Luce by J.C. Lee, based on his play
Nine out of 10
Luce benefits from a very smart, intriguing, if bewildering for this viewer who was at a loss to see what was really going on through successive stages of the development of the plot, and an outstanding cast, with Naomi Watts as Amy Edgar, Tim Roth playing her husband, Peter Edgar, the superb Octavia Spencer in the complicated role of Harriet Wilson and last but not least, the promising, talented Kelvin Harrison Jr. in the title role of a teenager who seems to be the hero, only to flip and then appear as the ultimate, cruel, devious antihero, responsible for ruining a life.
A disclaimer might be in order though, for to this cinephile it was not clear to the end – hence the liberty to mention the finale, for there is a feeling that yes, this is what happened, but as to why, is there a serious caveat, an immense exculpating circumstance though? – what is the exact responsibility of the villain and to what extent is he ready to take his revenge, need to affirm his belief and convictions…
This is a very articulate, so bright as to be nearly suspicious young man, a star of his class and high school, embarrassed at one point not by the harm he has done, but by the fact that his example is so much emphasized, he is mentioned as a role model to the point where he attracts the wrath of others and especially and individual who is ejected as a result of his misbehavior and the drugs they found on him and who challenges the protagonist and asks or invites him…’would you trade places with me?’
Luce Edgar has come all the way from Eritrea and has been adopted by white folks who live under the impression that their son is an absolute star, destined for immense success, encouraged as they are by the reports from school, his behavior, the fact that they say he has overcome, after duress, many – not many, but a multitude – of hours of therapy to put behind the years of psychological and perhaps physical torture he had suffered in his childhood in Eritrea.
However, alarm bells are sounded by one of his teachers, Harriet Wilson aka the sensational, balanced, subtle Octavia Spencer, who talks with the mother, Amy Edgar aka Naomi Watts, about a disturbing paper, an essay written by her son, in which he took the role of a fundamentalist, a man whose belief is that enemies must be crushed, literally in a bloodbath, a troublesome, gruesome perspective that the young star pupil appeared to embrace, if only for the purposes of the theme which the class had been given, but worrying, if not terrifying nevertheless…
In the climate that they have in America – where they have chosen, albeit with three million less votes in the popular count, a giant fool a massive idiot for whom republicans are still ready to vote, except for a meager 5 or 6 percent – with shootings and mass murders in high schools and elsewhere, teachers have to be very careful and notice any sign of disturbance, inclination to violence in any of their students and thus Harriet Wilson was justified in following this particular lead.

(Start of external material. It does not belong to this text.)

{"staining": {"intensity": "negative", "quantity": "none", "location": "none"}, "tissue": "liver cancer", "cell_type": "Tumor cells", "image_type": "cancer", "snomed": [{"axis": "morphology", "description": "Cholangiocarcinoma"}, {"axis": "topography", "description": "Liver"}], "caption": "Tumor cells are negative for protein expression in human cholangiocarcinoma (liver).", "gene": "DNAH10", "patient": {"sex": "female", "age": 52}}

When she searched the locker of the boy who wrote about killing people and destroying adversaries, she found some illegal and very dangerous fireworks, which, if fired, could have the effect of a shotgun, could penetrate a door – or was it a wall? – and cause great damage, with the potential to injure others or even worse and she entrusts the parent with this information, without alerting the principal or anyone else, with the demand that the mother talks to the boy and resolves this disturbing issue.
The result is that the hero or antihero speaks about behavior that incriminates – for him and soon for his family – the teacher, who seems to have placed someone else on the spot…Stephanie Kim would enter the frame and her story, shared with Amy Edgar, would cause the audience to be ever more confused as to the role of the star- student in all of this, seeing as the girl has been – what would be the word they use in America for this now? – harassed, abused, manhandled by three of the boys, until Luce shows up and then he tells her to keep this a secret…but is it to cover this up for his friends or to save the girl from more torment?
He would use her with ruthlessness – unless of course, the teacher is not mischievous and hostile, as the antihero keeps claiming…indeed, this viewer kept waiting for a Reversal of Fortune, a twist in the plot which would henceforth show Ms. Wilson in her ‘true colors’, and we find that the boy had been innocent all along and the machinations of the adult and of the clever plot just played games with us…only it does not happen.
When Stephanie comes to see the same teacher, we wait for an incredible revelation and she talks to the professor about the rape and a testimony is prepared, with the principal waiting for a major breakthrough in the case, in front of the parents gathered to learn about the latest, abhorrent developments, only to see that the girl has disappeared and it was all yet another scheme of the main character whose brilliant mind seems to be used from one point on only to pay imagined affronts, in a personal vendetta that knows no bounds, appears to involve even the deranged sister of the teacher and everything else surrounding the woman that has become a mortal enemy of a…devil.
Yes, the boy has had to go through so much in Eritrea and that is the explanation for what happens, together with an extraordinary mind that is used alas for ghastly mind games, abuse, insults, destruction…just as stated in the essay that he has presented in class, by the presence of the fireworks and then by the fire started at one point to incriminate somebody else…
This is a formidable motion picture.